Et si la biodiversité était notre meilleure alliée pour ralentir le réchauffement climatique ? C’est en tout cas ce que conclut le Fonds mondial pour la nature qui publie un nouveau rapport fondé sur les dernières recherches scientifiques en la matière. C’est 54% des émissions de CO2 liées aux activités humaines ont été absorbées par les écosystèmes naturels au cours des 10 dernières années. L’organisation internationale rappelle aux ministres qui se rendront à Montréal pour la COP15 sur la diversité biologique, qu’ils ne parviendront pas à mettre en œuvre l’accord de Paris sans protéger ni restaurer la biodiversité.

Intitulé Notre alliée secrète, le dernier rapport du WWF met en avant le rôle fondamental joué par les écosystèmes naturels dans la lutte contre le réchauffement climatique. Inondations, vagues de chaleur, méga feux, tempêtes tropicales… Alors que les évènements climatiques extrêmes se succèdent, l’organisation internationale tire la sonnette d’alarme : sans la biodiversité, ce serait encore bien pire.
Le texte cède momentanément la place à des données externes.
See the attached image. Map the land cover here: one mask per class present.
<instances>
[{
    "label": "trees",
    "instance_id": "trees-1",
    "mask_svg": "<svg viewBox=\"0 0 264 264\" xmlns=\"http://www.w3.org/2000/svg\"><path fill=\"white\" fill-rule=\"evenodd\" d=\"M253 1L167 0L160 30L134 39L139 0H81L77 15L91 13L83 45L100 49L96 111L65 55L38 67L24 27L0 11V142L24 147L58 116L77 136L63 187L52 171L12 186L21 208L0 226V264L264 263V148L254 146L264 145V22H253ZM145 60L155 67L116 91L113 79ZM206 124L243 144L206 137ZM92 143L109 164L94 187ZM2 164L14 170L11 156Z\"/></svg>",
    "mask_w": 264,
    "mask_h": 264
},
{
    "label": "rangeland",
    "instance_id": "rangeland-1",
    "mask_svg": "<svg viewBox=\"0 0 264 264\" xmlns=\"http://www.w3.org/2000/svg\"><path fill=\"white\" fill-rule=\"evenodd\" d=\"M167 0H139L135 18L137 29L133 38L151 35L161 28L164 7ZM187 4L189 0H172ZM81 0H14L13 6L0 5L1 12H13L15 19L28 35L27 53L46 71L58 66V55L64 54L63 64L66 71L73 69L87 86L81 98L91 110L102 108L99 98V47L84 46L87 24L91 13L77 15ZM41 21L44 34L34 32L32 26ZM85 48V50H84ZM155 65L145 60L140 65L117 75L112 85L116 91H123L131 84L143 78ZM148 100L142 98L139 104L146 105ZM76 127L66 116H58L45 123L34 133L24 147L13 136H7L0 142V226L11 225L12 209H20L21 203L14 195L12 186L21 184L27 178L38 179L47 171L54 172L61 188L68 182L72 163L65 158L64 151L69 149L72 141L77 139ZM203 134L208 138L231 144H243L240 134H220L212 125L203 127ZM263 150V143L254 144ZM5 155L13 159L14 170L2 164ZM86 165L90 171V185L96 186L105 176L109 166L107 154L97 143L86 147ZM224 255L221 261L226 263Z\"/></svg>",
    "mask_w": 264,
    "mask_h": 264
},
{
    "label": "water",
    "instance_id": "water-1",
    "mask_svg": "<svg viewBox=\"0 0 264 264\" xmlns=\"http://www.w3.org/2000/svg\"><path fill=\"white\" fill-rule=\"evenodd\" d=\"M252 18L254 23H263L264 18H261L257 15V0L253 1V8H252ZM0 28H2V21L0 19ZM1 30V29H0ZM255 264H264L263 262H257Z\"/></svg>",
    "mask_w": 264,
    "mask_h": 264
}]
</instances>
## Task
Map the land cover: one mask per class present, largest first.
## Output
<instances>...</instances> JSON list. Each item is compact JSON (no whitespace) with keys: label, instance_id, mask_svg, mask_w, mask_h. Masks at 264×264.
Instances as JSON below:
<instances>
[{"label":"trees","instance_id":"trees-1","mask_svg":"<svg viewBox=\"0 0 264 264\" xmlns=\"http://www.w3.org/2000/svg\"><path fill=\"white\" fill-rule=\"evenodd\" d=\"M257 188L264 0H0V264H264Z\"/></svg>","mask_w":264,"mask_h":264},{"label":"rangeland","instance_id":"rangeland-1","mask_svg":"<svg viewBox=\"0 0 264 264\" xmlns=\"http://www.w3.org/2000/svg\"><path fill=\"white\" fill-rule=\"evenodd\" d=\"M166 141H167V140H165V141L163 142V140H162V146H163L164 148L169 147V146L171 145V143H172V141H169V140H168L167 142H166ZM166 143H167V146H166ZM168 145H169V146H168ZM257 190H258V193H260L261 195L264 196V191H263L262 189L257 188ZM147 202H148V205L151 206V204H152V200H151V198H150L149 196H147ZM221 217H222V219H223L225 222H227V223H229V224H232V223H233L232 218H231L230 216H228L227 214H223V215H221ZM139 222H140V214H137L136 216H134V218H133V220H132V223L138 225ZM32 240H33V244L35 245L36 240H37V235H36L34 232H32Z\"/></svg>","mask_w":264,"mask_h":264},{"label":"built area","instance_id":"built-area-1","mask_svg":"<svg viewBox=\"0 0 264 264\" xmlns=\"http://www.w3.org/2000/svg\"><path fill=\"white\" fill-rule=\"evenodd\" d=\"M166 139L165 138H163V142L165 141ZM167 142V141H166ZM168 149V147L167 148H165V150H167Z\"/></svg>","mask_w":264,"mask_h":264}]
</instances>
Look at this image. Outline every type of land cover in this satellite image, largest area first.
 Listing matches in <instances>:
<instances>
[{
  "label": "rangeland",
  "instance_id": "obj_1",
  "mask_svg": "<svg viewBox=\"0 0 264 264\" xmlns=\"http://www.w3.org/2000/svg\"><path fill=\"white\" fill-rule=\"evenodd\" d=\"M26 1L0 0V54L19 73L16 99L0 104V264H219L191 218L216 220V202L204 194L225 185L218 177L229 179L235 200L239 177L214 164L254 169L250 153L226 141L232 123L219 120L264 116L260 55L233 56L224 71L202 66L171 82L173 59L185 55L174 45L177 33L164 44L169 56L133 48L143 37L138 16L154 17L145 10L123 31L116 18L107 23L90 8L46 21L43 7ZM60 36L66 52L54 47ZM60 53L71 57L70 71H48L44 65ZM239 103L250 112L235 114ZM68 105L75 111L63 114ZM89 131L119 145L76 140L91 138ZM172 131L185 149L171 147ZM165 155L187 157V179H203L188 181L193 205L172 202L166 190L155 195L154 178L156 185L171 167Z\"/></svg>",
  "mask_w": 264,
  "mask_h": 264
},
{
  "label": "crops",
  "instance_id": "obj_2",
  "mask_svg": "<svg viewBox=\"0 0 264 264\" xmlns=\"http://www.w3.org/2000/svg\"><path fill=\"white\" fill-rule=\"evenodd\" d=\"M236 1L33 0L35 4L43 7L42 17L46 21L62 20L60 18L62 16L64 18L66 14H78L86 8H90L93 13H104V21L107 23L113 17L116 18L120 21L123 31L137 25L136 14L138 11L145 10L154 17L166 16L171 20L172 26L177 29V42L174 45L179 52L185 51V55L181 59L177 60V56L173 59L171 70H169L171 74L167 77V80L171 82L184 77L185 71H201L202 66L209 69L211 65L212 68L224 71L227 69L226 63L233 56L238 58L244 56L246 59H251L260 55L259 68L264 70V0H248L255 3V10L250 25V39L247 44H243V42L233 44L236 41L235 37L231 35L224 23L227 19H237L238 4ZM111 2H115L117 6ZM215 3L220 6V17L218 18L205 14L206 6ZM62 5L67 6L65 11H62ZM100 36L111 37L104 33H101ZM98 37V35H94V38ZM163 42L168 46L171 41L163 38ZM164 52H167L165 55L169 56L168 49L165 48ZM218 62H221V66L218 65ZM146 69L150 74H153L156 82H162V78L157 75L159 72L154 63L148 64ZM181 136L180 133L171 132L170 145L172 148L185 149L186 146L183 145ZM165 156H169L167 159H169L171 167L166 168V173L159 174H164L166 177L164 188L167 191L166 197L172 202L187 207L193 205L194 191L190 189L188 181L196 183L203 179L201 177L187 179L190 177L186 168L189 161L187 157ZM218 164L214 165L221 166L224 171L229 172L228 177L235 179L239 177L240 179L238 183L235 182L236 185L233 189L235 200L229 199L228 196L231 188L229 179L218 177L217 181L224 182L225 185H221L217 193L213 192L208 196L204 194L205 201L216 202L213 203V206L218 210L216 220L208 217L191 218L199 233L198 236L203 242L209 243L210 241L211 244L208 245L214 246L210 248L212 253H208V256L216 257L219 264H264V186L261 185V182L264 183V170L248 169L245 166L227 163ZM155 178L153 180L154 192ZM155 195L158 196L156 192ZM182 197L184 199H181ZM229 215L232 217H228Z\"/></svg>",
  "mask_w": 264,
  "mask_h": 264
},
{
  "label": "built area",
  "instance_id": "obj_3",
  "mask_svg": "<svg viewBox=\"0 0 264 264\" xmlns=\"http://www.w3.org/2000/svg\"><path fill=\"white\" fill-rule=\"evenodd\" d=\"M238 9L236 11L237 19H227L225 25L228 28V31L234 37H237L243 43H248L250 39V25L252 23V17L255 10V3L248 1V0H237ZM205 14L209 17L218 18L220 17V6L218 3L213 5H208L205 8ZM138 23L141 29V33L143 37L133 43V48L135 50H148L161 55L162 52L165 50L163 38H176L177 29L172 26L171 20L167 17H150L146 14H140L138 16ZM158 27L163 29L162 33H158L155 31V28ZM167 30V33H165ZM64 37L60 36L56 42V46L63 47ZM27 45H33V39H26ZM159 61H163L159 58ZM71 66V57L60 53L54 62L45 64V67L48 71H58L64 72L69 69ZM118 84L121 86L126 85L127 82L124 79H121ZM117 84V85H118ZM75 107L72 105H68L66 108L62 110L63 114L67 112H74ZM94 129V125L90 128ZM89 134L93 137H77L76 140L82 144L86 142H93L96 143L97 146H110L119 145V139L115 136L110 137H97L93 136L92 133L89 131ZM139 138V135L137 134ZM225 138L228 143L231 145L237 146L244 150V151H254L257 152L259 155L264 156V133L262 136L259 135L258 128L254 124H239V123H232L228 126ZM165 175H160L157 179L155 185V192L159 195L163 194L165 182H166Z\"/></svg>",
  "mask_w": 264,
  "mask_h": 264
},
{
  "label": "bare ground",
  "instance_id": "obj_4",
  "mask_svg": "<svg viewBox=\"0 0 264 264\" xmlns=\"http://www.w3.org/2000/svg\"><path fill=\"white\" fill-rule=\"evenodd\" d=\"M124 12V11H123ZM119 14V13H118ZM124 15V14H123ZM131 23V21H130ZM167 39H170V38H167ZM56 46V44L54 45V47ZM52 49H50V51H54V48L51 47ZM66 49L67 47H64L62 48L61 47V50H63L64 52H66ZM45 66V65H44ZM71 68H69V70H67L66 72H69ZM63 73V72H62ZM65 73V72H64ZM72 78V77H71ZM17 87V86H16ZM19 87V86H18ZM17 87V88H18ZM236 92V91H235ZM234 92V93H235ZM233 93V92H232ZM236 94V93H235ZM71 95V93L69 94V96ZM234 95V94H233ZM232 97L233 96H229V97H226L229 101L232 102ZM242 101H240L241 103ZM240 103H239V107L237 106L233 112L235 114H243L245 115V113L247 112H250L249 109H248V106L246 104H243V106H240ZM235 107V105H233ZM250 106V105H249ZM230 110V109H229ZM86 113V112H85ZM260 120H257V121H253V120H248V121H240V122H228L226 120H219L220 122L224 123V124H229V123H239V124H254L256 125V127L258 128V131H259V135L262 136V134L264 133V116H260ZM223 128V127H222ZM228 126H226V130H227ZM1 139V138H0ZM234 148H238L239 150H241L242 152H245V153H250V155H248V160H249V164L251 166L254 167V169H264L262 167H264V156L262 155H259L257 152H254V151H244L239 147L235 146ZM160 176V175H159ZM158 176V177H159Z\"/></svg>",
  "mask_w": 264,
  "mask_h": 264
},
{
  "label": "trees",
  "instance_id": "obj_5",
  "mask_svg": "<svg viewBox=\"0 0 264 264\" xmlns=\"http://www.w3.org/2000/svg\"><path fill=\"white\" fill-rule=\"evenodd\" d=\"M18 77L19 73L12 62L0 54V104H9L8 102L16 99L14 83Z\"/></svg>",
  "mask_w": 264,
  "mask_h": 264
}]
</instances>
Certains animaux jouent un rôle fondamental dans la lutte contre le réchauffement climatique Crédits : naturepl.com – Danny Green – WWF

La sonnette d’alarme est tirée

Présentée en marge des pourparlers de la COP27 tenue du 6 au 18 novembre dernier à Charm el-Cheikh (Égypte), l’analyse s’adresse également aux négociateurs de la Conférence des Nations-Unies sur la biodiversité qui va se rencontrer 7 au 19 décembre au à Montréal, pour convenir d’une nouvelle série d’objectifs au cours de la prochaine décennie. 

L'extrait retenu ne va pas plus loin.